The Museum By Patrick Charpenel The city of Arevalo is a Spanish locality to the north of the Avila province in the autonomous community of Castilla and Leon. With a Roman background, it was founded as we know it in 1090. This town is 827 meters above sea level and is located between the Adaja and Arevalillo rivers. The region, which has an important cereal production, is connected to important cities such as Madrid, Avila, Medina del Campo, Valladolid, Segovia, Palencia and Salamanca. With a population of 8’110, Arevalo has been the stage of important events that have given the Spanish people their inclination and identity and which have allowed Christians, Jews and Muslims to become integrated throughout centuries. Its walls protected the young Queen Isabella I of Castile and Saint Ignatius of Loyola, the founder of the Jesuit order. One of the first Jesuit schools was founded there towards the end of the 16th century.
The splendid Jesuit school of Arévalo is presently in ruins. Being a historical symbol of education, of research and progress, it deserves better luck. That is why it is the responsibility of the authorities and civil society to rescue the monument and to transform it into a cultural center that reflects the history and energy of this beautiful region.
Contemporary art is one of the most powerful vehicles that can boost the reflection upon the culture of the new millennium. Production of images and artistic situations bring about various reactions, dislocating contemporary economic and political structures. That is why the development of this discipline consolidates identity and generates criticism and knowledge about the world. Contemporary art is, then, a fundamental product for living and understanding postmodern culture.
The art collector, Javier Lumbreras and his wife Lorena have devoted themselves to building an emerging art collection that points to the definition of the 21st century’s society. This is why they chose the Jesuit School of Arévalo as the home for this art collection and as an experimental museum project. With the intention of identifying yet unexplored facets of art and society, this Museum will bet on research and on generating new experiences with the new cultural products of the new generation.

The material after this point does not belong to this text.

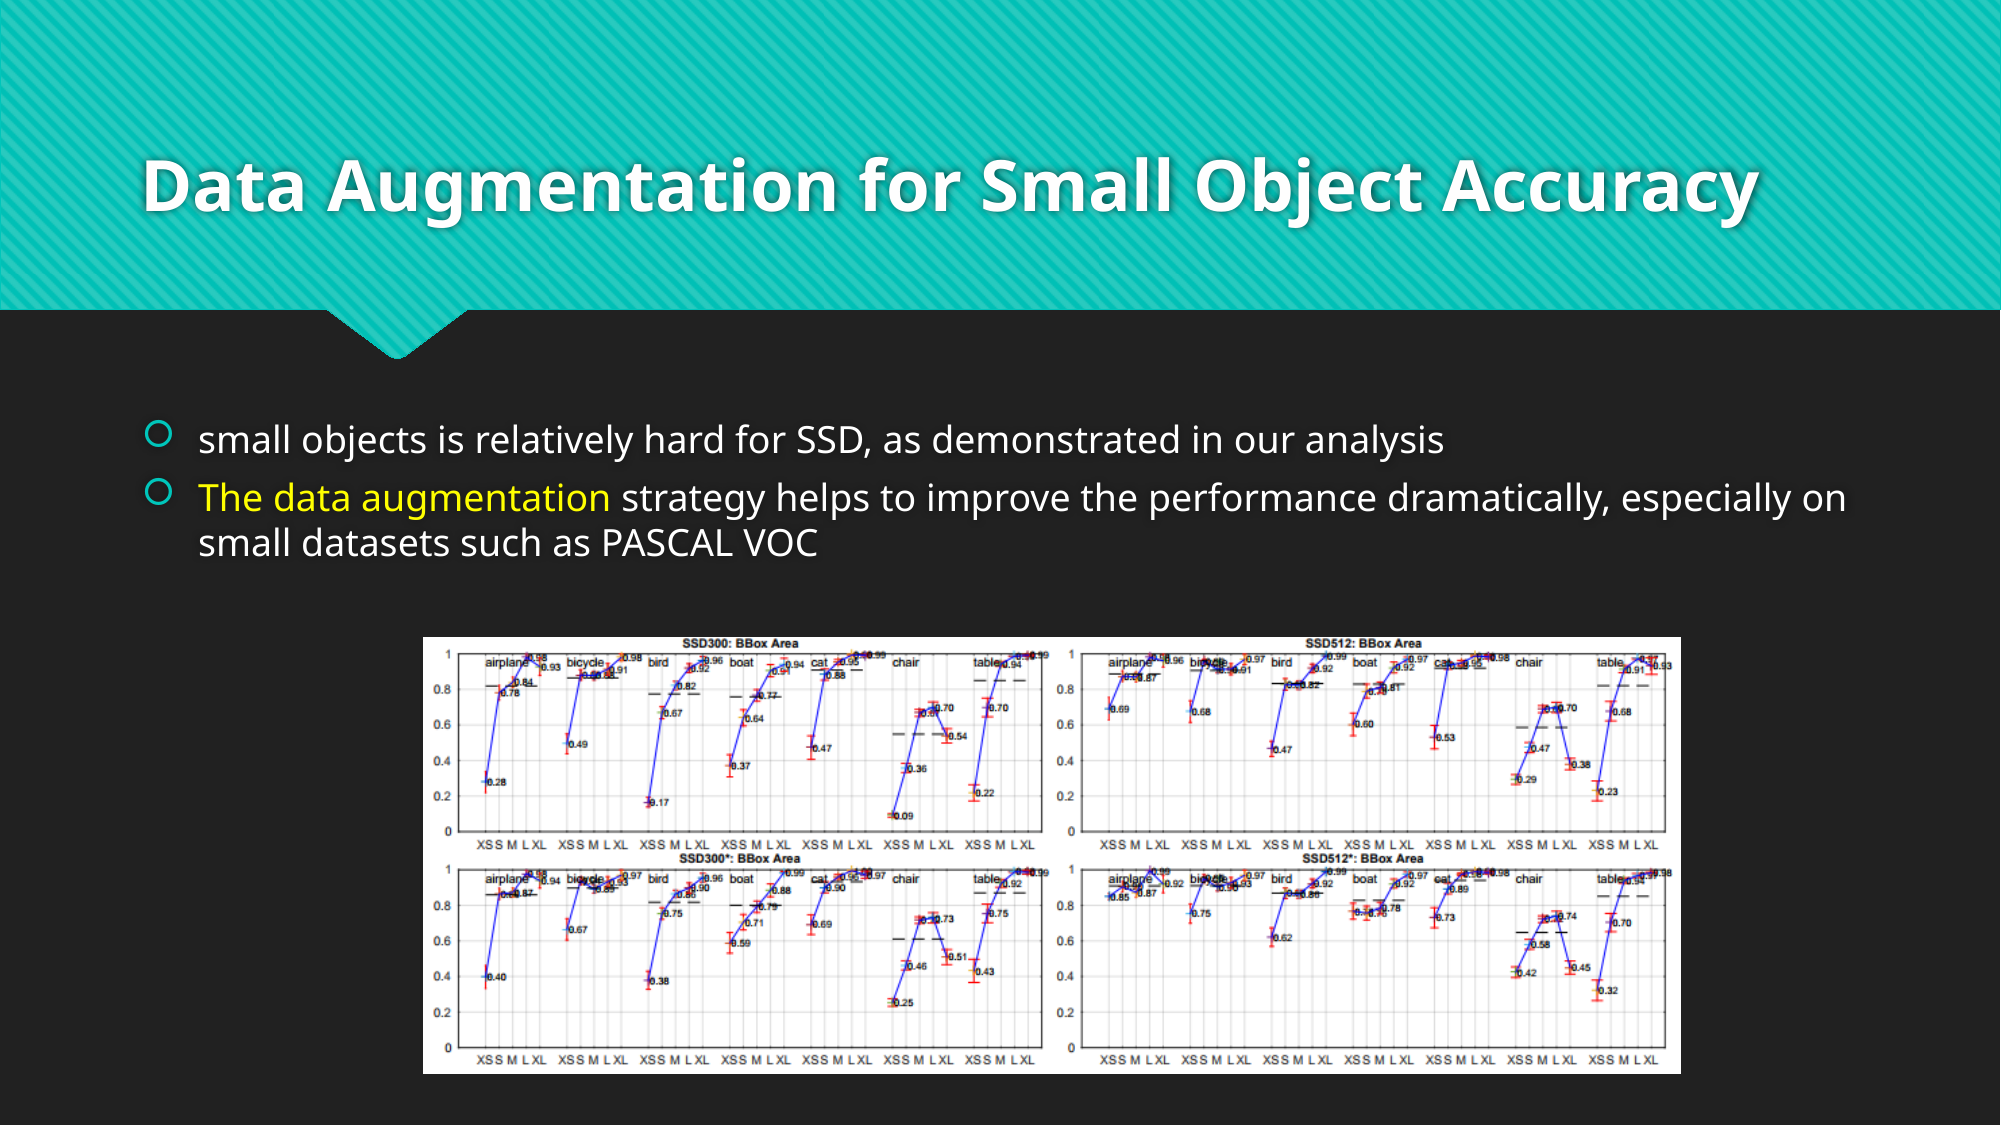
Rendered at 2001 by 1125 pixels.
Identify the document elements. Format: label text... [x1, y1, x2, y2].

The Jesuit School of Arévalo and Adrastus Collection as initial aquis, constitute the foundations of a project that can transform not only the artistic mechanics of Spain but of a large part of Europe. By conditioning under 15,000 m² overall, including 5,600 m² only for exhibition space and furnishing the building with a series of facilities which will hold a wide array of experiences. Inspired by the cultural and historical richness of the venue, as well as its educational background, this project aims to develop a linkage with the region: i) the Curatorial and Exhibition Program ; ii) the “Extended Program” composed of an investigation center focused on 21st century art, restoration center, artistic residencies, conferences and workshops; and iii) the “Extended Experience” which will include cultural and architectonic tours, historical interaction of the Muslim, Christian and Jewish cultures, gastronomic ecosystem and an exterior public walkthrough.